_本文_
Aロッドの夏 我々は不名誉な歴史の目撃者

杉浦大介

今ではMLBの禁止薬物問題の代名詞的な存在に

A−ロッドを巡る“サーカスの日々”、我々は“不名誉な歴史”の目撃者になるだろう 【Getty Images】

「ステロイドの力を借りて作られたバリー・ボンズの記録を破り、MLBの通算本塁打レコードの価値を取り戻す男」
 まだクリーンだと信じられていた頃、ヤンキースのアレックス・ロドリゲスがそんな風に形容されていたのがもう遥か昔のことに思える。
 通算648本塁打、MVP3度のスラッガーが、1990年代以降のメジャーリーグを代表する選手であることは間違いない。しかしこの希代の風雲児は、今ではMLBの禁止薬物問題の代名詞的な存在であり、“歩くリアリティ番組”と評されるのが相応しいお騒がせ選手になってしまった。

_演習データ_
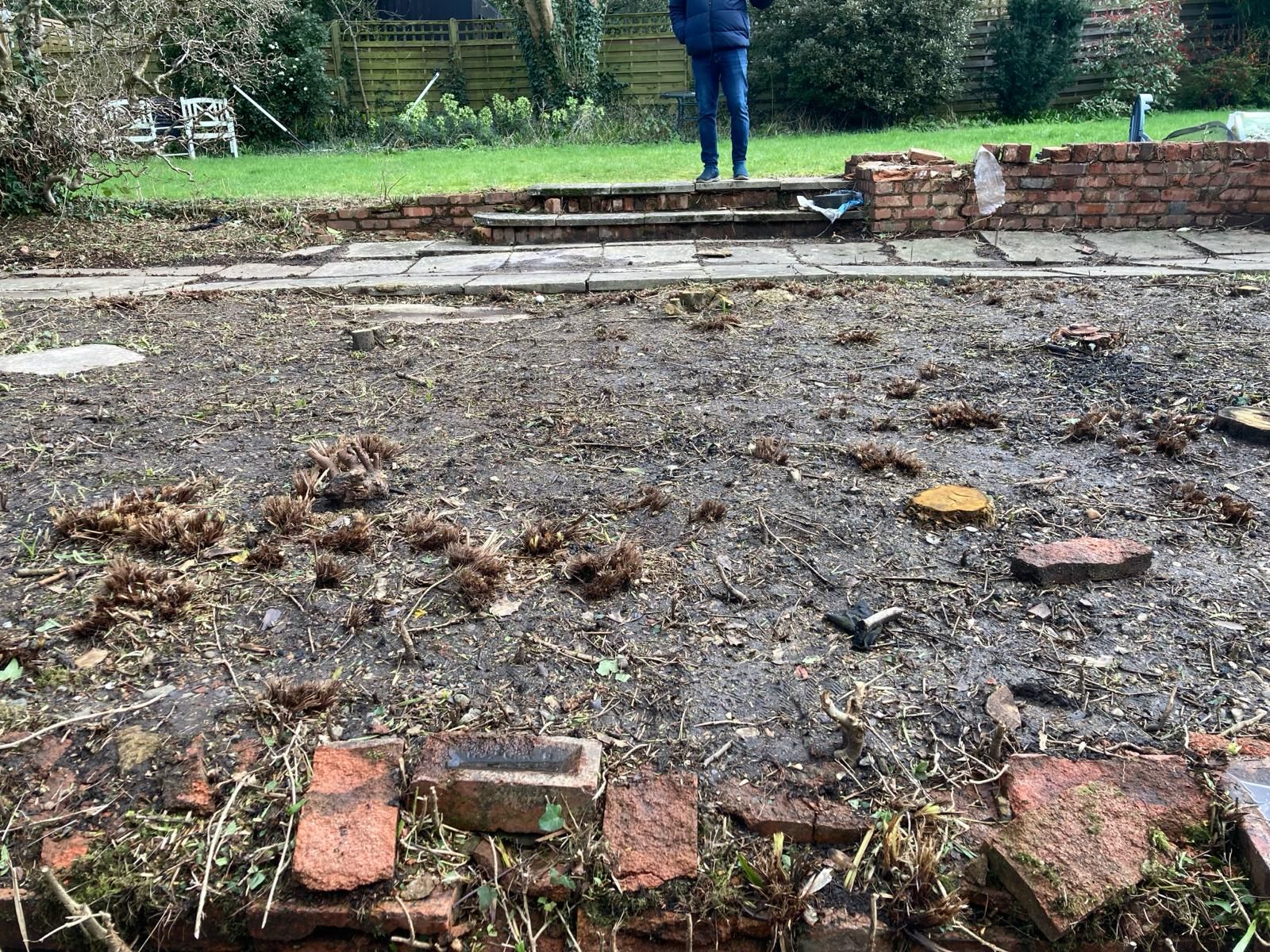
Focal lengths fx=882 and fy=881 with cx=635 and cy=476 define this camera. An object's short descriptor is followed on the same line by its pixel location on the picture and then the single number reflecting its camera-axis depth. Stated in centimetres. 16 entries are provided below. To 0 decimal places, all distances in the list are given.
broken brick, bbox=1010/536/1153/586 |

_課題一覧_
1. アレックス・ロドリゲスの記事から、「今ではMLBの禁止薬物問題の代名詞的な存在に」から「騒がせ選手になってしまった。」までの部分を一字一句変えずに抜き出してください。
2. アレックス・ロドリゲスの記事を、最後の文に続けて書き継いでください。

_番号別解答_
1.
今ではMLBの禁止薬物問題の代名詞的な存在に

A−ロッドを巡る“サーカスの日々”、我々は“不名誉な歴史”の目撃者になるだろう 【Getty Images】

「ステロイドの力を借りて作られたバリー・ボンズの記録を破り、MLBの通算本塁打レコードの価値を取り戻す男」
 まだクリーンだと信じられていた頃、ヤンキースのアレックス・ロドリゲスがそんな風に形容されていたのがもう遥か昔のことに思える。
 通算648本塁打、MVP3度のスラッガーが、1990年代以降のメジャーリーグを代表する選手であることは間違いない。しかしこの希代の風雲児は、今ではMLBの禁止薬物問題の代名詞的な存在であり、“歩くリアリティ番組”と評されるのが相応しいお騒がせ選手になってしまった。

2.
 8月9日、ヤンキースタジアムでのヤンキース対タイガース戦――。昨年10月以来では初めてとなる地元ニューヨークでのゲームに臨んだA−ロッドに、全米の視線が注がれた。再びの薬物問題を経てフィールドに戻って来たスラッガーに、ヤンキースファンはいったいどう反応するのか……?
 1人の選手に歓声とブーイングのどちらが送られるかに、これほどの注目が集まるゲームは史上初めてだったかもしれない。長くヤンキースを取材して来たメディアも目を丸くするほどの、それはまるでサーカスだった。

NYでの復帰初戦、拍手とブーイングはほぼ均等

 マイアミの老化防止クリニック「バイオジェネシス」から禁止薬物の提供を受けていた問題で、8月5日、MLBは合計13選手に出場停止処分を言い渡した。リストにはネルソン・クルーズ(レンジャーズ)、ジョニー・ペラルタ(インディアンス)といった主力級も含まれる。すでに65試合のサスペンドを受けていたライアン・ブラウン(ブリュワーズ)に続き、13人中12人は50試合の出場停止処分を受け入れた。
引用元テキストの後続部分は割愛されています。